In December 2018 we had two incidents (2018-12-14 and 2018-12-19) which resulted in a number of failed jobs. The first one caused 0.8% of jobs to fail (in a 24h window) and the second one caused 1.2% of jobs to fail (in a 24h window).
Both incidents were caused by unavailability of the Docker container registry (Amazon ECR). In the first incident we were receiving exceeded quota errors and we initially thought that these were related to higher infrastructure load. A thorough investigation showed that we were nowhere near the limits and now we finally got a confirmation from Amazon that this was an error on their side. The second incident was caused by complete unavailability of the ECR for approximately 30 minutes.
Technical background:
The Docker container registry is used to store the executable code for each component running in Keboola Connection. It is accessed on every job run to make sure that a job is run with the most recent version of the component code. During 2017 we moved most of our components to the Amazon ECR which proved to be very reliable.
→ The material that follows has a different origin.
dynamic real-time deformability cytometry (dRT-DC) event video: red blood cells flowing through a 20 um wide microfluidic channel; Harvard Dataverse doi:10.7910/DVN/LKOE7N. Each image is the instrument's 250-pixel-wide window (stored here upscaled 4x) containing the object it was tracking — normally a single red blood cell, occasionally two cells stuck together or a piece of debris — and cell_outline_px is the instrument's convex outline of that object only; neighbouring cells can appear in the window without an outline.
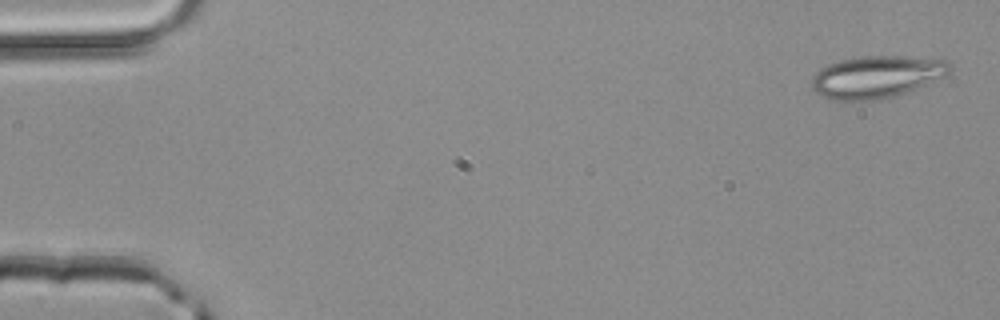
{"species": "common noctule bat (a hibernating species)", "species_latin": "Nyctalus noctula", "temperature_condition": "room temperature", "stored_images_in_passage": 3, "camera_frame_rate_fps": 3000, "um_per_image_px": 0.085, "animal": {"sex": "male", "body_mass_g": 20.4}, "frame": {"image": 1, "passage_image": 1, "time_ms": 0.0, "image_size_px": [1000, 320], "cell_outline_px": [[952, 68], [944, 76], [908, 92], [896, 96], [880, 100], [832, 100], [816, 92], [812, 88], [812, 76], [820, 68], [828, 64], [840, 60], [860, 56], [904, 56], [948, 60]], "centroid_in_image_um": [74.51, 6.53], "position_along_channel_um": 10.5, "area_um2": 34.04}}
The outage mentioned above is the first one since 2016 when we began using it.
Most of the Keboola's infrastructure is duplicated with automatic fail-safe mechanisms in place. That means that minor outages in the underlying services are not noticeable by the end-users. Duplicating the Docker container registry, however, is not an easy task because Docker is not really ready for that yet. So this remains a single point of failure.
Measures already taken and yet to be taken:
- We have immediately implemented a retry mechanism in our code which will handle short outages, the retry mechanism will also be further improved.
- We have already started (prior to the incident) reworking the component code validation tooling so that the number of queries to the ECR is reduced by several orders. This will help reduce the impact, should a similar incident happen again.
- We'll use a dedicated ECR for each Keboola Connection region which will reduce the affected scope for any similar incident in the future.